- AIM
In the thread on turning off remote copy in s3cmd, what does the last reply say the --no-check-md5 switch should now disable on the upstream master branch?

- GIVEN PASSAGE

▼

Discussion:
[S3tools-general] how to disable "remote copy" feature
WagnerOne
2014-03-12 22:14:39 UTC
Permalink
While this feature is fantastic, I can't find a lot of detail on it in general. I wonder how to disable it?

During initial uploads at least, our DirectConnect link seems to be faster in copying the files themselves than s3cmd is at telling S3 to "remote copy" objects.

Would that simply be using s3cmd switch --no-check-md5 ?

This would seem likely to reduce the RAM required to enumerate the source files too?

Thanks,
Mike
Matt Domsch
2014-03-13 02:12:59 UTC
Permalink
There's a bug I see (and I created) in current upstream master, where
--no-check-md5 will still do the file I/O on local files to get the md5sums
for them, exactly to decide if it can do remote copying. That's annoying.

This bug also means --no-check-md5 won't, as you might expect, disable
remote copying. As no one has asked to be able to disable remote copying,
I never coded for it.

I'll think about this a bit. There's probably a cleaner way to solve both
problems.
Post by WagnerOne
While this feature is fantastic, I can't find a lot of detail on it in
general. I wonder how to disable it?
During initial uploads at least, our DirectConnect link seems to be faster
in copying the files themselves than s3cmd is at telling S3 to "remote
copy" objects.
Would that simply be using s3cmd switch --no-check-md5 ?
This would seem likely to reduce the RAM required to enumerate the source files too?
Thanks,
Mike
------------------------------------------------------------------------------
Learn Graph Databases - Download FREE O'Reilly Book
"Graph Databases" is the definitive new guide to graph databases and their
applications. Written by three acclaimed leaders in the field,
this first edition is now available. Download your free book today!
http://p.sf.net/sfu/13534_NeoTech
_______________________________________________
S3tools-general mailing list
https://lists.sourceforge.net/lists/listinfo/s3tools-general
Matt Domsch
2014-03-13 23:32:20 UTC
Permalink
Try the upstream master branch now with --no-check-md5. This should
disable all md5 calculations, thus also disable hardlinking and remote
copying.

Thanks,
Matt
Post by Matt Domsch
There's a bug I see (and I created) in current upstream master, where
--no-check-md5 will still do the file I/O on local files to get the md5sums
for them, exactly to decide if it can do remote copying. That's annoying.
This bug also means --no-check-md5 won't, as you might expect, disable
remote copying. As no one has asked to be able to disable remote copying,
I never coded for it.
I'll think about this a bit. There's probably a cleaner way to solve both
problems.
Post by WagnerOne
While this feature is fantastic, I can't find a lot of detail on it in
general. I wonder how to disable it?

▲

- SUPPLIED MATERIAL
▼

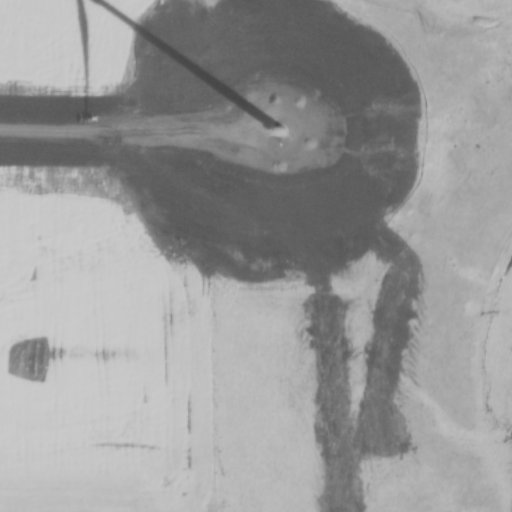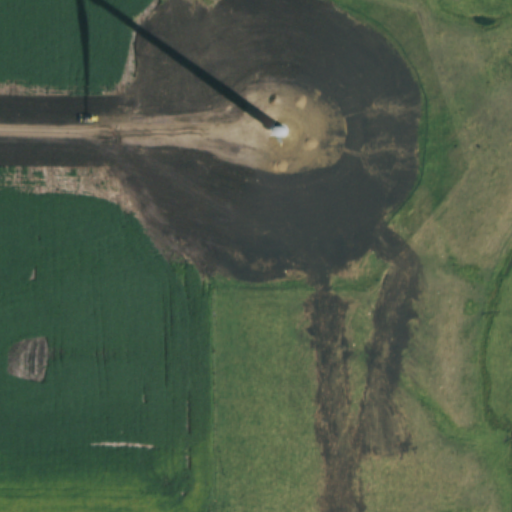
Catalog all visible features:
wind turbine: (281, 130)
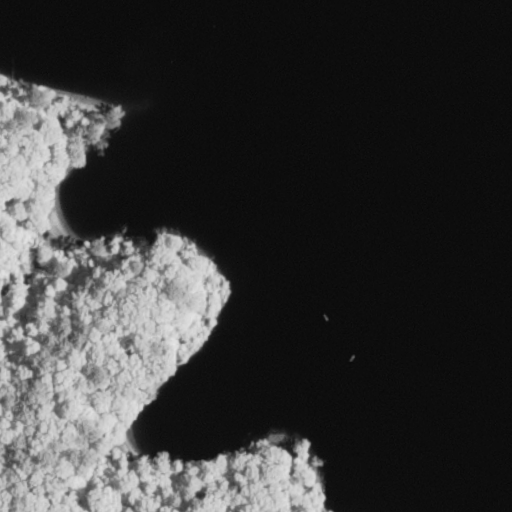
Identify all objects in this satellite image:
road: (49, 124)
park: (111, 332)
road: (59, 425)
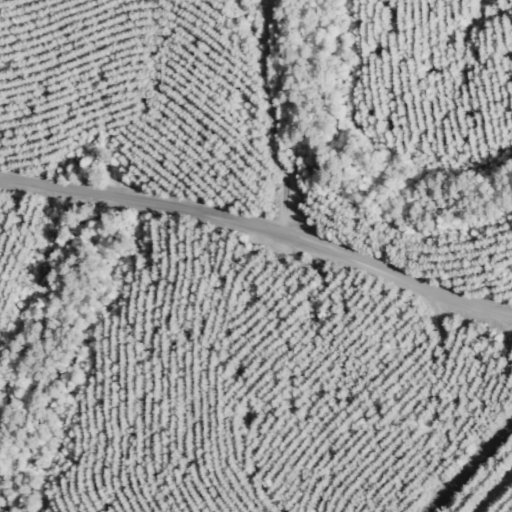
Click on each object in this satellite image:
road: (261, 226)
road: (493, 492)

▲

- WRITTEN RESPONSE
All md5 calculations, and with them hardlinking and remote copying.